▶ **PROBLEM DETAILS**: A verbatim transcript of the data below is required, images omitted.

(DATA SEGMENT)

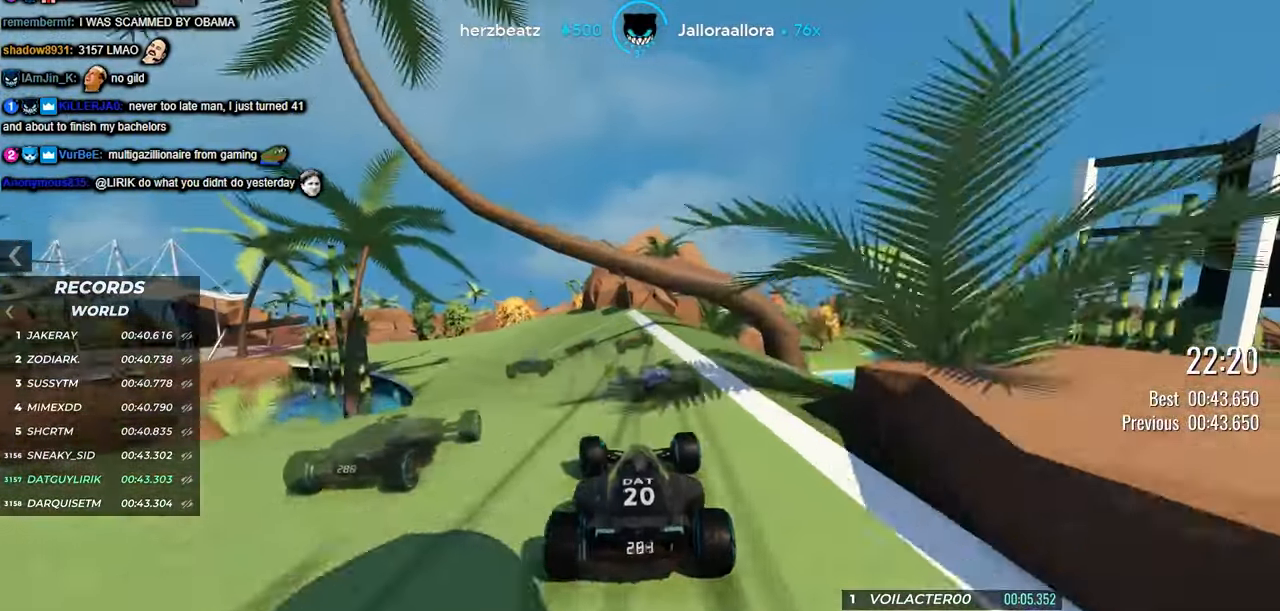
{"keys": ["left", "up"], "events": []}
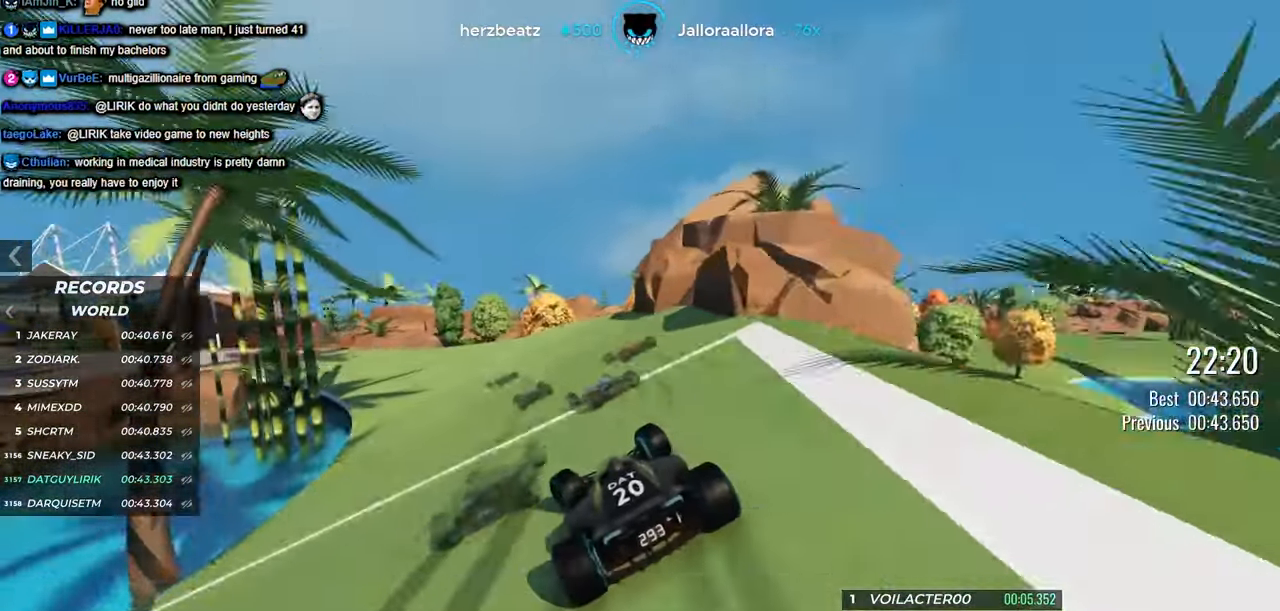
{"keys": ["left", "up"], "events": []}
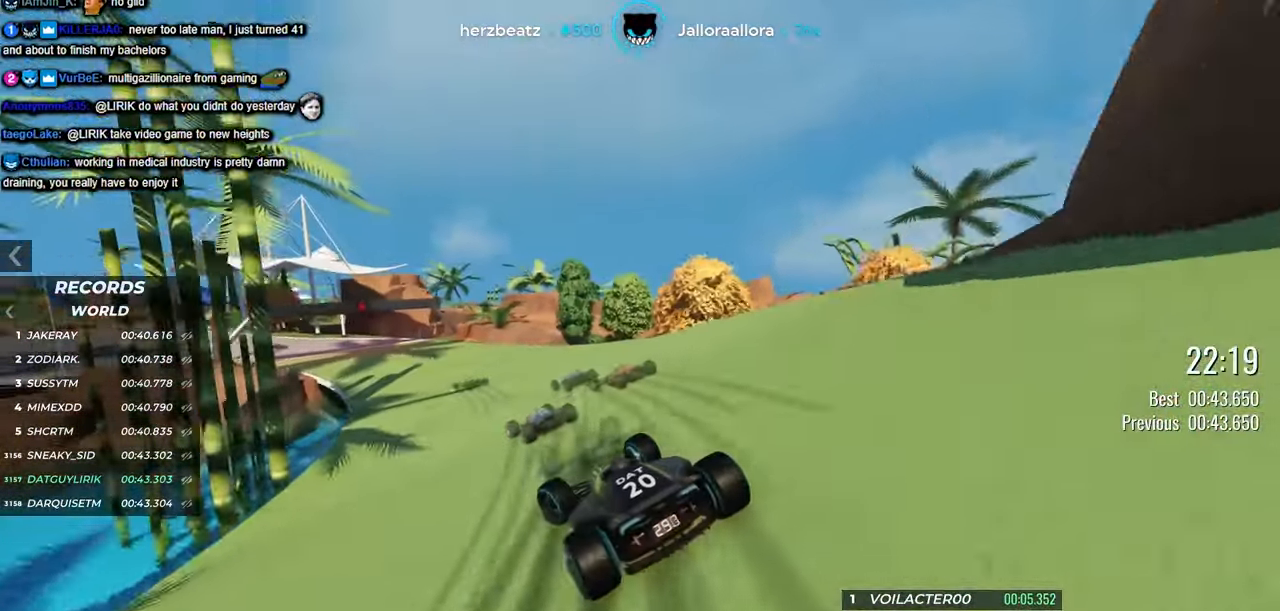
{"keys": ["up"], "events": [[17, "left", "up"], [67, "left", "down"], [467, "left", "up"]]}
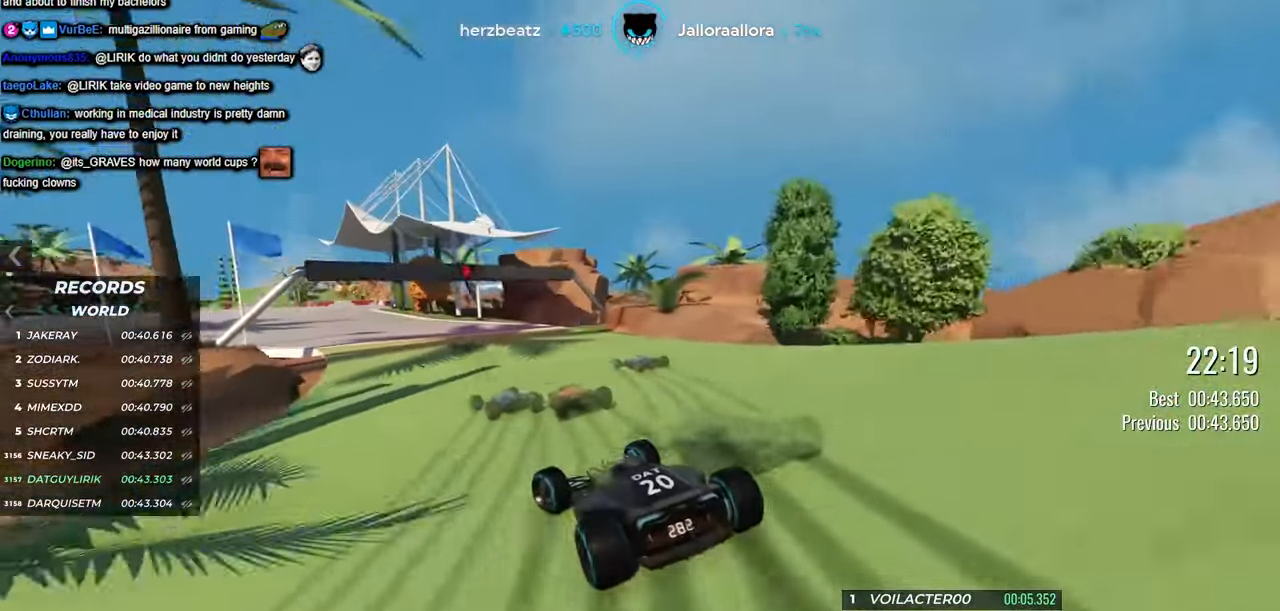
{"keys": ["up"], "events": [[50, "left", "down"], [334, "left", "up"]]}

(End DATA SEGMENT)

▶ **ANSWER BOX**:
{"keys": ["left", "up"], "events": []}
{"keys": ["left", "up"], "events": []}
{"keys": ["up"], "events": [[17, "left", "up"], [67, "left", "down"], [467, "left", "up"]]}
{"keys": ["up"], "events": [[50, "left", "down"], [334, "left", "up"]]}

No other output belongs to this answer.